Por Giuliano Cesar
Diretor criativo e sócio-fundador da NOV’Brand, estúdio de branding e design com atuação no Brasil, EUA e Itália. Com mais de 25 anos de experiência em publicidade, design e tecnologia, atuou em agências como DM9, Africa e DPZ, com foco na construção e reposicionamento de marcas.
A nova linguagem visual da Apple, Liquid Glass, será lançada neste outono (no hemisfério norte) em todos os sistemas operacionais da empresa. Não é apenas uma reformulação estética — é uma preparação silenciosa para o maior salto de interface desde o iPhone. Uma transição calculada da era da tela para a era do espaço. O que a Apple está fazendo é nos desacostumar da ideia de que interagir com tecnologia significa tocar uma superfície. E nos acostumar com outra: informações podem flutuar no ambiente, sobrepostas à realidade.
Desde 2007, nossa relação com interfaces digitais tem sido mediada por telas. Esse modelo, que parecia definitivo, agora revela sua natureza transitória. A transição já deu seus primeiros passos com o Vision Pro — ali, objetos digitais respondem à luz natural, interfaces se ajustam à profundidade, informações flutuam onde antes só havia ar. O Liquid Glass traduz essa lógica para as telas que ainda carregamos: cada transparência, cada blur adaptativo recondiciona nossas expectativas sobre onde o digital pode existir. A Apple não espera que desejemos abandonar as telas. Está moldando esse desejo antes que seja formulado, introduzindo a linguagem do amanhã no cotidiano de hoje. Se isso significa sacrificar contraste ideal ou hierarquia visual clara — princípios sagrados do design de interface —, que seja. A pedagogia importa mais que a perfeição. O futuro exige novos hábitos visuais, não a otimização do presente.

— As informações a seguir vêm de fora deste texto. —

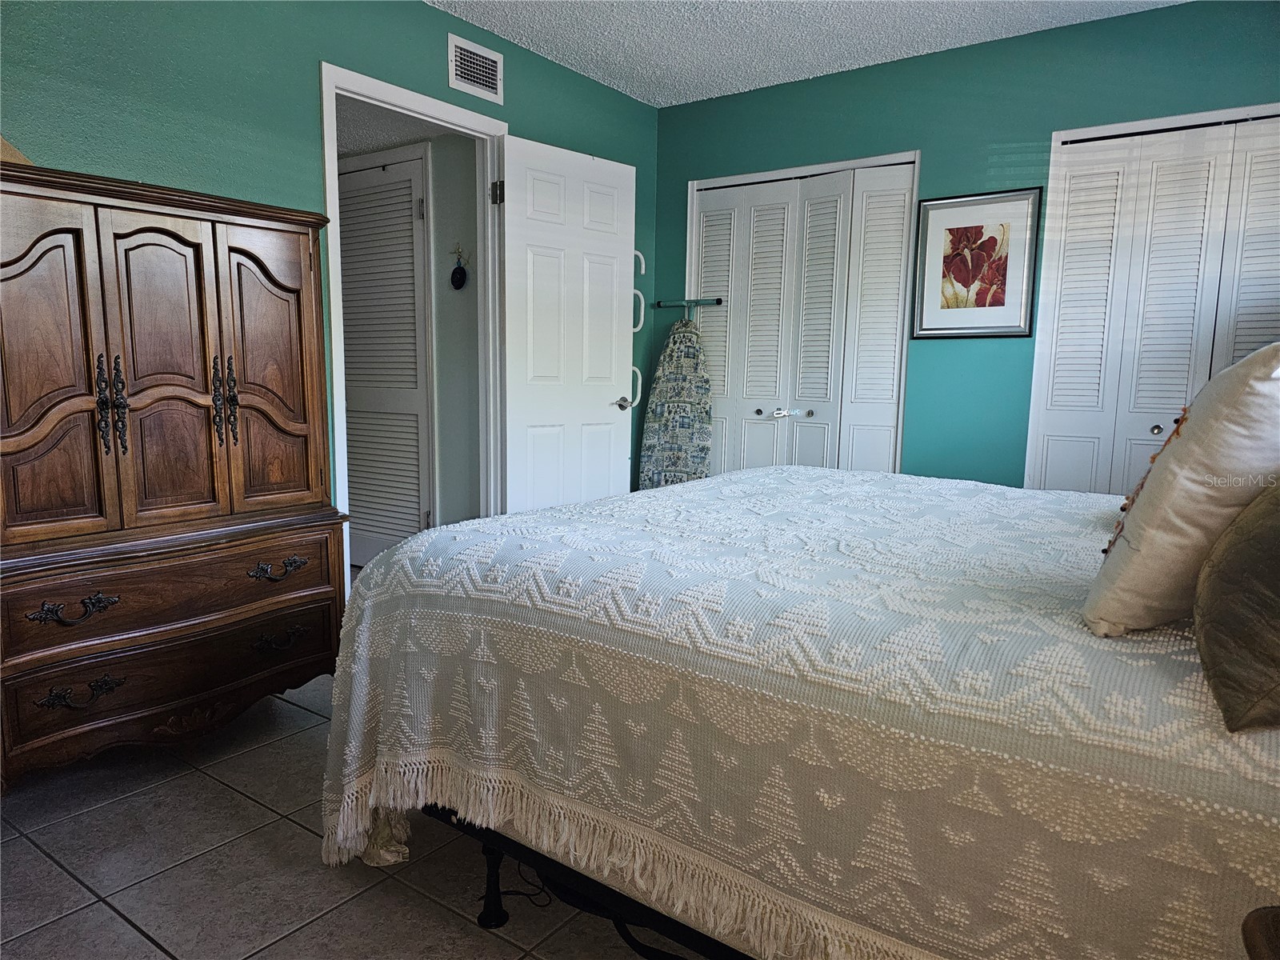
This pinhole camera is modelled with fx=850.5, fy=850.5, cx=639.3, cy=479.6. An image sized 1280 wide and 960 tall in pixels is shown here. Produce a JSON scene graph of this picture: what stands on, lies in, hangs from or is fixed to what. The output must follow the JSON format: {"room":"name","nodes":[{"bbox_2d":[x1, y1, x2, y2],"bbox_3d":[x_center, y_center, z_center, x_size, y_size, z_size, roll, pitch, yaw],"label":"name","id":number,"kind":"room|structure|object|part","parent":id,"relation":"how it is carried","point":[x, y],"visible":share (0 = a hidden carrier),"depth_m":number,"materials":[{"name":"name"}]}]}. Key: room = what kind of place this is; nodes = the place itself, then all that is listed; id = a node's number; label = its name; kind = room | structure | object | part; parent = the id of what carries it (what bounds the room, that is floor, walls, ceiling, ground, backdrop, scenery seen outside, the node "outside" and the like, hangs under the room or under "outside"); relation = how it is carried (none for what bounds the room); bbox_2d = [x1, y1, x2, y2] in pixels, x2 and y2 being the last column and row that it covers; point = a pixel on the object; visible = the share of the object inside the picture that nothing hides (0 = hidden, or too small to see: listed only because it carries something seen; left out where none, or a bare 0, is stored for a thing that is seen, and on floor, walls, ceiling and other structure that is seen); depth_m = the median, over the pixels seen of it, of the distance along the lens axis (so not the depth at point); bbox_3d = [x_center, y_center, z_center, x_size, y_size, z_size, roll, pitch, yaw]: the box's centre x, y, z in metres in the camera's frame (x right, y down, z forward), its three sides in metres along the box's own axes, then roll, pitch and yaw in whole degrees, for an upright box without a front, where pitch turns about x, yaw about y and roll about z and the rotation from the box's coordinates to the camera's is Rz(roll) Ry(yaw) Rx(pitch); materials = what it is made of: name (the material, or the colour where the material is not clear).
{"room":"bedroom","nodes":[
{"label":"bedroom","id":0,"kind":"room"},
{"bbox_2d":[0,0,659,556],"bbox_3d":[-1.228,-0.522,2.880,0.125,2.462,4.438,6,9,35],"label":"left wall","id":1,"kind":"structure","parent":0,"point":[308,98],"depth_m":2.71,"materials":[{"name":"teal paint"}]},
{"bbox_2d":[318,60,506,590],"bbox_3d":[-0.886,-0.407,3.406,0.151,2.112,0.914,6,9,35],"label":"door frame","id":2,"kind":"structure","parent":1,"relation":"in","point":[335,170],"depth_m":3.40,"materials":[{"name":"white paint"}]},
{"bbox_2d":[498,133,637,514],"bbox_3d":[-0.309,-0.434,3.901,0.765,2.062,0.160,-7,11,-44],"label":"white door","id":3,"kind":"structure","parent":2,"relation":"attached to","point":[523,391],"depth_m":3.81,"materials":[{"name":"white paint"}]},
{"bbox_3d":[-0.083,-0.375,4.125,0.136,0.067,0.149,-7,11,-44],"label":"lever handle","id":4,"kind":"part","parent":3,"relation":"part of","materials":[{"name":"silver metal"}]},
{"bbox_3d":[-0.032,-0.460,4.243,0.058,0.209,0.072,-7,11,-44],"label":"grab handle","id":5,"kind":"part","parent":3,"relation":"part of","materials":[{"name":"metal"}]},
{"bbox_2d":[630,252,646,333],"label":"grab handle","id":6,"kind":"object","parent":3,"relation":"attached to","point":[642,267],"visible":0.52,"depth_m":4.42,"materials":[{"name":"white"}]},
{"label":"grab handle","id":7,"kind":"part","parent":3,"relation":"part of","materials":[{"name":"white"}]},
{"bbox_2d":[447,32,503,102],"bbox_3d":[-0.658,-1.650,3.420,0.014,0.197,0.279,6,9,35],"label":"air vent","id":8,"kind":"object","parent":1,"relation":"attached to","point":[462,74],"visible":0.99,"depth_m":3.41,"materials":[{"name":"white metal"}]},
{"bbox_2d":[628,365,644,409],"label":"grab handle","id":9,"kind":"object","parent":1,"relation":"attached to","point":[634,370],"visible":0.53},
{"bbox_2d":[0,660,679,959],"bbox_3d":[-0.176,0.873,2.235,4.660,0.099,4.803,6,9,35],"label":"tile floor","id":10,"kind":"structure","parent":0,"point":[242,800],"depth_m":1.88,"materials":[{"name":"tile"}]},
{"bbox_2d":[0,155,351,789],"bbox_3d":[-1.375,0.024,2.281,0.500,1.512,1.095,6,9,35],"label":"wooden armoire","id":11,"kind":"object","parent":10,"relation":"on","point":[282,278],"visible":1,"depth_m":2.14,"materials":[{"name":"brown wood"}]},
{"bbox_2d":[0,135,34,165],"bbox_3d":[-1.591,-0.786,1.977,0.285,0.151,0.312,6,9,35],"label":"lampshade","id":12,"kind":"object","parent":11,"relation":"on","point":[3,154],"visible":0.27,"depth_m":2.00,"materials":[{"name":"beige"}]},
{"bbox_3d":[-1.401,-0.222,1.980,0.097,0.797,0.253,6,9,35],"label":"door","id":13,"kind":"part","parent":11,"relation":"part of","materials":[{"name":"brown wood"}]},
{"bbox_3d":[-1.311,0.306,1.988,0.065,0.046,0.135,6,9,35],"label":"pull","id":14,"kind":"part","parent":11,"relation":"part of","materials":[{"name":"metal"}]},
{"bbox_3d":[-1.330,0.510,2.040,0.064,0.046,0.123,6,9,35],"label":"pull","id":15,"kind":"part","parent":11,"relation":"part of","materials":[{"name":"metal"}]},
{"bbox_3d":[-1.306,-0.179,2.110,0.074,0.223,0.054,6,9,35],"label":"handles","id":16,"kind":"part","parent":11,"relation":"part of","materials":[{"name":"black metal"}]},
{"bbox_3d":[-1.214,-0.252,2.188,0.113,0.778,0.227,6,9,35],"label":"door","id":17,"kind":"part","parent":11,"relation":"part of","materials":[{"name":"brown wood"}]},
{"bbox_3d":[-1.216,0.528,2.271,0.090,0.183,0.767,6,9,35],"label":"drawer","id":18,"kind":"part","parent":11,"relation":"part of","materials":[{"name":"brown wood"}]},
{"bbox_3d":[-1.200,0.280,2.206,0.121,0.169,0.755,6,9,35],"label":"drawer","id":19,"kind":"part","parent":11,"relation":"part of","materials":[{"name":"brown wood"}]},
{"bbox_3d":[-1.124,-0.212,2.314,0.062,0.223,0.055,6,9,35],"label":"handles","id":20,"kind":"part","parent":11,"relation":"part of","materials":[{"name":"black metal"}]},
{"bbox_3d":[-1.052,-0.293,2.421,0.097,0.773,0.249,6,9,35],"label":"door","id":21,"kind":"part","parent":11,"relation":"part of","materials":[{"name":"brown wood"}]},
{"bbox_3d":[-0.970,0.244,2.297,0.056,0.041,0.131,6,9,35],"label":"pull","id":22,"kind":"part","parent":11,"relation":"part of","materials":[{"name":"metal"}]},
{"bbox_3d":[-0.999,0.444,2.368,0.059,0.042,0.113,6,9,35],"label":"pull","id":23,"kind":"part","parent":11,"relation":"part of","materials":[{"name":"metal"}]},
{"bbox_2d":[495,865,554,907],"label":"power cord","id":24,"kind":"object","parent":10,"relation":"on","point":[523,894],"visible":0.39,"depth_m":1.80,"materials":[{"name":"black plastic"}]},
{"bbox_2d":[638,308,715,490],"bbox_3d":[0.197,-0.219,4.487,0.446,1.376,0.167,6,9,35],"label":"ironing board","id":25,"kind":"object","parent":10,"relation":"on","point":[690,348],"visible":0.75,"depth_m":4.44,"materials":[{"name":"fabric"}]},
{"bbox_2d":[311,463,1279,959],"bbox_3d":[0.726,0.311,1.957,2.284,1.089,2.011,6,9,35],"label":"bed","id":26,"kind":"object","parent":10,"relation":"on","point":[698,488],"visible":0.93,"depth_m":1.30,"materials":[{"name":"white fabric"}]},
{"bbox_3d":[-0.305,0.798,1.773,0.055,0.205,0.054,6,9,35],"label":"bed leg","id":27,"kind":"part","parent":26,"relation":"part of","materials":[{"name":"black metal"}]},
{"bbox_3d":[0.257,0.750,1.703,1.641,0.204,0.904,6,9,35],"label":"bed frame","id":28,"kind":"part","parent":26,"relation":"part of","materials":[{"name":"black metal"}]},
{"bbox_2d":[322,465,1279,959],"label":"bedspread","id":29,"kind":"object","parent":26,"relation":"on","point":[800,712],"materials":[{"name":"white fabric"}]},
{"bbox_2d":[1085,342,1279,638],"bbox_3d":[0.901,-0.002,1.275,0.314,0.426,0.571,6,9,35],"label":"white pillow","id":30,"kind":"object","parent":26,"relation":"on","point":[1191,426],"visible":0.96,"depth_m":1.12,"materials":[{"name":"fabric"}]},
{"bbox_2d":[1192,480,1279,732],"bbox_3d":[0.865,0.082,1.042,0.285,0.374,0.550,6,9,35],"label":"brown pillow","id":31,"kind":"object","parent":26,"relation":"on","point":[1276,542],"visible":1,"depth_m":0.97,"materials":[{"name":"fabric"}]},
{"bbox_2d":[1240,905,1279,959],"bbox_3d":[0.754,0.729,0.564,0.547,0.607,0.509,6,9,35],"label":"wooden furniture","id":32,"kind":"object","parent":10,"relation":"on","point":[1254,945],"visible":0.98,"depth_m":0.77,"materials":[{"name":"brown wood"}]},
{"bbox_2d":[332,93,467,157],"bbox_3d":[-1.606,-1.620,3.727,1.789,0.104,1.277,6,9,35],"label":"hallway ceiling","id":33,"kind":"structure","parent":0,"point":[409,135],"depth_m":3.83,"materials":[{"name":"white paint"}]},
{"bbox_2d":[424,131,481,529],"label":"hallway wall","id":34,"kind":"structure","parent":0,"point":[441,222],"depth_m":4.10,"materials":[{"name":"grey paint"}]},
{"bbox_2d":[336,149,431,567],"bbox_3d":[-1.425,-0.550,4.407,0.843,2.077,0.070,6,9,35],"label":"louvered door","id":35,"kind":"structure","parent":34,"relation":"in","point":[404,184],"depth_m":4.31,"materials":[{"name":"white paint"}]},
{"bbox_2d":[449,244,469,288],"bbox_3d":[-0.833,-0.979,3.916,0.117,0.208,0.045,6,9,35],"label":"wall ornament","id":36,"kind":"object","parent":34,"relation":"attached to","point":[457,273],"visible":0.99,"depth_m":3.91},
{"bbox_2d":[424,0,1183,105],"bbox_3d":[0.211,-1.632,1.716,3.623,0.105,4.456,6,9,35],"label":"ceiling","id":37,"kind":"structure","parent":0,"point":[669,101],"depth_m":3.44,"materials":[{"name":"white paint"}]},
{"bbox_2d":[652,0,1279,487],"bbox_3d":[1.571,-0.587,3.614,3.690,2.447,0.126,6,9,35],"label":"right wall","id":38,"kind":"structure","parent":0,"point":[671,214],"depth_m":3.64,"materials":[{"name":"teal paint"}]},
{"bbox_2d":[652,297,721,319],"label":"ironing board leg","id":39,"kind":"object","parent":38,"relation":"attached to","point":[698,302],"visible":0.87,"depth_m":4.47,"materials":[{"name":"metal"}]},
{"bbox_2d":[687,152,916,478],"bbox_3d":[0.755,-0.477,4.245,1.165,2.068,0.104,6,9,35],"label":"closet door","id":40,"kind":"structure","parent":38,"relation":"in","point":[703,227],"depth_m":4.16,"materials":[{"name":"white paint"}]},
{"bbox_2d":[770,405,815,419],"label":"closet door lock","id":41,"kind":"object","parent":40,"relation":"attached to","point":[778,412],"visible":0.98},
{"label":"knob","id":42,"kind":"part","parent":40,"relation":"part of","materials":[{"name":"silver metal"}]},
{"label":"knob","id":43,"kind":"part","parent":40,"relation":"part of","materials":[{"name":"silver metal"}]},
{"bbox_2d":[909,187,1041,338],"bbox_3d":[1.410,-0.902,3.595,0.493,0.601,0.025,6,9,35],"label":"framed picture","id":44,"kind":"object","parent":38,"relation":"attached to","point":[950,230],"visible":0.99,"depth_m":3.59},
{"bbox_2d":[1022,108,1279,492],"bbox_3d":[2.152,-0.320,3.212,1.197,2.033,0.095,6,9,35],"label":"closet door","id":45,"kind":"structure","parent":38,"relation":"in","point":[1087,463],"depth_m":3.30,"materials":[{"name":"white paint"}]},
{"bbox_3d":[2.046,-0.199,3.390,0.033,0.038,0.037,6,9,35],"label":"knob","id":46,"kind":"part","parent":45,"relation":"part of","materials":[{"name":"metal"}]}
]}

Aqui mora um movimento sutil de construção contínua de marca. A Apple cria uma assinatura visual que ultrapassa dispositivos individuais e constrói valor através da consistência experiencial. Enquanto rivais tentam reposicionar suas marcas com campanhas, a Apple o faz pela experiência. Marca, para ela, não é o que se diz; é o que se entrega, sensorialmente. Em vez de construir uma narrativa verbal, ela cria uma atmosfera. O Liquid Glass se torna ferramenta estratégica: sua transparência desloca o usuário da lógica da tela para uma lógica espacial, onde cada gesto pode ocupar o espaço.
E nenhuma marca domina a experiência sensorial como a Apple. Nas lojas, por exemplo, iMacs e MacBooks ficam posicionados com inclinação de 70º. Parece ergonomia — o melhor ângulo para visualizar a tela. Mas o objetivo é outro: esse ângulo força o usuário a reposicionar o dispositivo, criando contato físico inevitável. Esse toque “acidental” com metal frio, bordas precisas, peso calibrado, intensifica o envolvimento emocional e aumenta as chances de compra. É persuasão através da materialidade.
O mesmo princípio se aplica ao Liquid Glass. Suas camadas translúcidas não são apenas estética; são pedagogia. Cada notificação que flutua sobre o conteúdo, cada menu que se dissolve no fundo ensina que informação não precisa de moldura fixa. Que o digital pode existir em camadas, profundidades, transparências. É um novo alfabetismo visual sendo construído update por update. A genialidade está em fazer isso parecer evolução natural, não revolução forçada.
Há precedentes. A transição do skeuomorfismo para o flat design em 2013 não foi apenas mudança estética. Foi preparação para telas maiores, resoluções múltiplas, um ecossistema em expansão. Agora, o movimento é mais ambicioso: preparar para quando não houver tela alguma. O Liquid Glass é a ponte sensorial entre o retângulo de vidro que conhecemos e o campo visual infinito que nos aguarda.
A Apple não matará o iPhone com um evento bombástico. Vai fazê-lo desaparecer devagar, como fez com o botão Home, o iPod, os cabos. E o Liquid Glass será lembrado como o início dessa transição — a primeira camada transparente de um movimento maior. Não se trata de vidro. Trata-se de nos ensinar a ver diferente e preparar o mundo para quando o digital não estiver mais na palma da mão, mas dissolvido no espaço à nossa volta.